# House of Leaves



## Zassiliss (Jul 13, 2004)

About the best horror book ever. In the history of creation.


----------



## Vixen (Jul 23, 2004)

Yes, I only read about the first two chapters, and it has been serving my diabolical plots at sleep overs, camping trips, marshmellow roast, and late night car rides ever since. You know you have a good horror adaptation when the guys in the group are suddenly using nervous attempts at comedy as a coping mechanism. I have a friend who still won't forgive me for telling her key details right before she went house sitting.


----------



## Eiji Tunsinagi (Jul 23, 2004)

Who wrote it? Danielewski?


----------



## pharseer (Sep 28, 2004)

I'm reading it now.  It's bloody brilliant!  Firstly, I find myself fascinated by the Navidson Record, and desperately wanting to know what happens...and then I realize it's only a fictional account in a fictional account.  The way Danielewski makes you care about it is...wow, amazing.

__Assigned task A__
In the House of Leaves thread, copy the passage starting at "## Vixen (Jul" and ending at "Tunsinagi (Jul 23, 2004)", switching "house sitting" to "babysitting".
__Assigned task B__
In the House of Leaves thread, how much of the book does Vixen say she read?

__The data__
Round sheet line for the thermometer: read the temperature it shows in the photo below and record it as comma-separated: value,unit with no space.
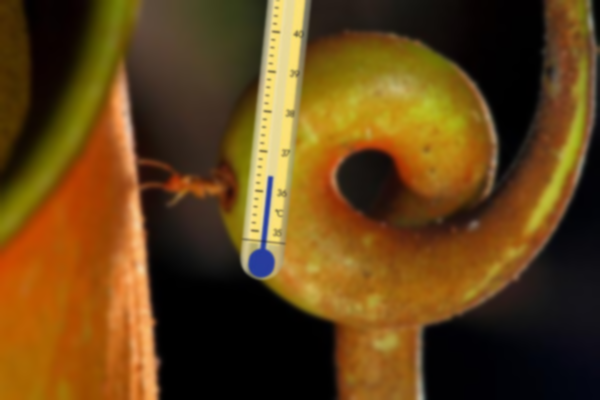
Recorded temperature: 36.4,°C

__Result A__
## Vixen (Jul 23, 2004)

Yes, I only read about the first two chapters, and it has been serving my diabolical plots at sleep overs, camping trips, marshmellow roast, and late night car rides ever since. You know you have a good horror adaptation when the guys in the group are suddenly using nervous attempts at comedy as a coping mechanism. I have a friend who still won't forgive me for telling her key details right before she went babysitting.


----------



## Eiji Tunsinagi (Jul 23, 2004)

__Result B__
About the first two chapters.